EXTRAIT CHOISI:
Quant aux besoins ouvriers, la seule chose qu’on puisse dire c’est que le capital les suscite sans jamais pouvoir les satisfaire. Il est évident que là s’ouvre une possibilité de lutte. Mais c’est une autre histoire que de construire sur les besoins et sur la valeur d’usage une éthique de la libération. La valeur d’usage est transformée en catégorie humaniste qui légitimerait le projet subversif de l’ouvrier social, justement son autovalorisation.

Modéré au fond, Negri propose un absurde renversement en lieu et place de la définition marxienne du communisme comme destruction de la valeur et de ses lois.

A quels comportements identifie-t-il cette autovalorisation ? Fondamentalement, à tous ceux qui permettent d’extorquer du revenu hors du rapport classique d’exploitation, c’est-à-dire du travail salarié. Ainsi tout est autovalorisation : depuis les comportements illégaux du jeune prolétariat jusqu’à la dépense publique ou l’économie invisible.

III – Deux ou trois conclusions

Quelle est donc l’erreur originelle de l’opéraïsme ? Celle d’analyser la réalité capitaliste en assujettissant toujours son moment objectif, celui de la valeur, à son moment « subjectif », celui de la détermination de classe.

DONNÉES ENREGISTRÉES:
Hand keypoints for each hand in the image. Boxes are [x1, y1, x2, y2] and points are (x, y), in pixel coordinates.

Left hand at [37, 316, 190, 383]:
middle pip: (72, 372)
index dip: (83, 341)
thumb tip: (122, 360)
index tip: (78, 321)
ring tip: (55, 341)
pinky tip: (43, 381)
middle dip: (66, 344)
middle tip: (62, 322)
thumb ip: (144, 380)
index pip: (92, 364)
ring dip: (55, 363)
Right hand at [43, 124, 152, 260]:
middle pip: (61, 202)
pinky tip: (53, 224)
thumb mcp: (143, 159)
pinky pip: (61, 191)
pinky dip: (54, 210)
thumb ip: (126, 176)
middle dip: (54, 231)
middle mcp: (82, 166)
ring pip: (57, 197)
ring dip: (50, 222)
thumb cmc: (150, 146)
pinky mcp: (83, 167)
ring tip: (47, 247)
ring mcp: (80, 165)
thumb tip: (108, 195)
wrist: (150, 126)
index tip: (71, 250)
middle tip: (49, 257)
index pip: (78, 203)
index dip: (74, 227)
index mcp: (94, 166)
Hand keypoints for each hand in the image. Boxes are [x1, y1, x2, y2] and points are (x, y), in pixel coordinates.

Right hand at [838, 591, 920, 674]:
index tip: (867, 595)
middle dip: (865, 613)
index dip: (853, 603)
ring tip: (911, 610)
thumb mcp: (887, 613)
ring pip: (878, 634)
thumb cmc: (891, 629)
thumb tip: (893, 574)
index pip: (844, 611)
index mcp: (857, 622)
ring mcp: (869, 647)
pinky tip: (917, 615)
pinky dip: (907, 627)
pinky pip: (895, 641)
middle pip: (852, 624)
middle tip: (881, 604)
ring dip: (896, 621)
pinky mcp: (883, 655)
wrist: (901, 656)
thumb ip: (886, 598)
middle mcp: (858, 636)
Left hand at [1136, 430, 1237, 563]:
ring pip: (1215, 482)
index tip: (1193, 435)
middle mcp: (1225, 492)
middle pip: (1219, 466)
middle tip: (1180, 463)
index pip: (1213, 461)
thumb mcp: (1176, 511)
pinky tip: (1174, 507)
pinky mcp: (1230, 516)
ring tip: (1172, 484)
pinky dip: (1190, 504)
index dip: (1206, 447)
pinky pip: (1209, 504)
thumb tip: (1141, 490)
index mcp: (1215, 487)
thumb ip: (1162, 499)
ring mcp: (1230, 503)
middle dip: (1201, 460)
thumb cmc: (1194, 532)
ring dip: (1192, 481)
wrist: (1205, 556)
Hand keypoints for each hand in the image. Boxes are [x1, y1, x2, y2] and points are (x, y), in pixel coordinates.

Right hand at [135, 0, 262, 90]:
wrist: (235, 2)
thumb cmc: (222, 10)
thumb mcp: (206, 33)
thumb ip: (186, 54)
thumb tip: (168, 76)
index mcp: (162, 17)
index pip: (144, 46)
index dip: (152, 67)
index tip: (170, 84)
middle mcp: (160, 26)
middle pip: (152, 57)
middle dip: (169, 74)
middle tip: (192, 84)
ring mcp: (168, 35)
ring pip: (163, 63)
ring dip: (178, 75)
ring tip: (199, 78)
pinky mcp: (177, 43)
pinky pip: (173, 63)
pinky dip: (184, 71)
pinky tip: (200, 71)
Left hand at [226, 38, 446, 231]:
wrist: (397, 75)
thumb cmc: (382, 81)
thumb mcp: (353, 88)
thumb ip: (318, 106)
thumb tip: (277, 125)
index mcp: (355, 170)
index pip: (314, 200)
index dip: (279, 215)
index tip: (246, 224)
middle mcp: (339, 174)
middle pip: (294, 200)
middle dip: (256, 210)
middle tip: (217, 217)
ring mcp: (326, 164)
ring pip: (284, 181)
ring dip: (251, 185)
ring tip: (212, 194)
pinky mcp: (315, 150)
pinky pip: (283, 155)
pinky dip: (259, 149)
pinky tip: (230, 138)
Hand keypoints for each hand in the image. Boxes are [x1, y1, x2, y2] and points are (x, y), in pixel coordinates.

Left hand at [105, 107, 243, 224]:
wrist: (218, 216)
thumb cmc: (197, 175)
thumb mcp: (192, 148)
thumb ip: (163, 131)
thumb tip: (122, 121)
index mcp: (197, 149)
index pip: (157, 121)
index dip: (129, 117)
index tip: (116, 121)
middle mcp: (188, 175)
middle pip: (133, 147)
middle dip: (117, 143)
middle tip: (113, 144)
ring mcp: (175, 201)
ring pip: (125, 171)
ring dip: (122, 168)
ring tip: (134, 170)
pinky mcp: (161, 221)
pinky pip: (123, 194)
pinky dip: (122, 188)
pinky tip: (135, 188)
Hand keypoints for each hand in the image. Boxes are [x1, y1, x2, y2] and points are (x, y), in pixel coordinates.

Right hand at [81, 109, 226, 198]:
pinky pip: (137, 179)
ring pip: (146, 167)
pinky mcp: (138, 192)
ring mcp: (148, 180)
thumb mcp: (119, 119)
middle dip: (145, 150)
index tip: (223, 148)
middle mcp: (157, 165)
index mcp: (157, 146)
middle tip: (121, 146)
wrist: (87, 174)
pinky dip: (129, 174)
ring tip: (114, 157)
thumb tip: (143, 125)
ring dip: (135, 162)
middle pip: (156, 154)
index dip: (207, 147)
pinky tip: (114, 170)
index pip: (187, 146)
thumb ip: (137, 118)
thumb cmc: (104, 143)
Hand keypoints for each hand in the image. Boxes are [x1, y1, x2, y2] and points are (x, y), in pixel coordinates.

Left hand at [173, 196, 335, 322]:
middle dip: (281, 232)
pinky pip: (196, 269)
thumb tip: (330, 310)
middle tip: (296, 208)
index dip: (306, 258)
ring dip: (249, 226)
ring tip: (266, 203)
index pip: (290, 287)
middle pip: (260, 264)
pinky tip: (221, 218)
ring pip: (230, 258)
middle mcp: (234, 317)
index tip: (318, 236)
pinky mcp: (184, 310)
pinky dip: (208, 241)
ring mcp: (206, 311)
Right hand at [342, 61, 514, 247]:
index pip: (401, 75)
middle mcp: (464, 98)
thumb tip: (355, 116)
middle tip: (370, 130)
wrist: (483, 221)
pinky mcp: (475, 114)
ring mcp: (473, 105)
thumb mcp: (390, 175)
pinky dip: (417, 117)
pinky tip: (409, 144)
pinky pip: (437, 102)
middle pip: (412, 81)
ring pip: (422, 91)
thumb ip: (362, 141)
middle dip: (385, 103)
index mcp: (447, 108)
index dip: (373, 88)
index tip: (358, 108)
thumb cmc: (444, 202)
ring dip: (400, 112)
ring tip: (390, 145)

EXERCICES À FAIRE:
A. Résumez en deux phrases le paragraphe de l'extrait qui commence par « A quels comportements », sans perdre ses idées principales.
B. Transcrivez sans rien changer le passage de l'extrait qui commence à « III – Deux ou » et se termine à « détermination de classe. ».

RÉPONSES:
A. L'autovalorisation correspond à tous les comportements qui permettent d'extorquer du revenu en dehors du rapport classique d'exploitation, c'est-à-dire du travail salarié. Tout devient donc autovalorisation, des comportements illégaux du jeune prolétariat jusqu'à la dépense publique ou l'économie invisible.

B.
III – Deux ou trois conclusions

Quelle est donc l’erreur originelle de l’opéraïsme ? Celle d’analyser la réalité capitaliste en assujettissant toujours son moment objectif, celui de la valeur, à son moment « subjectif », celui de la détermination de classe.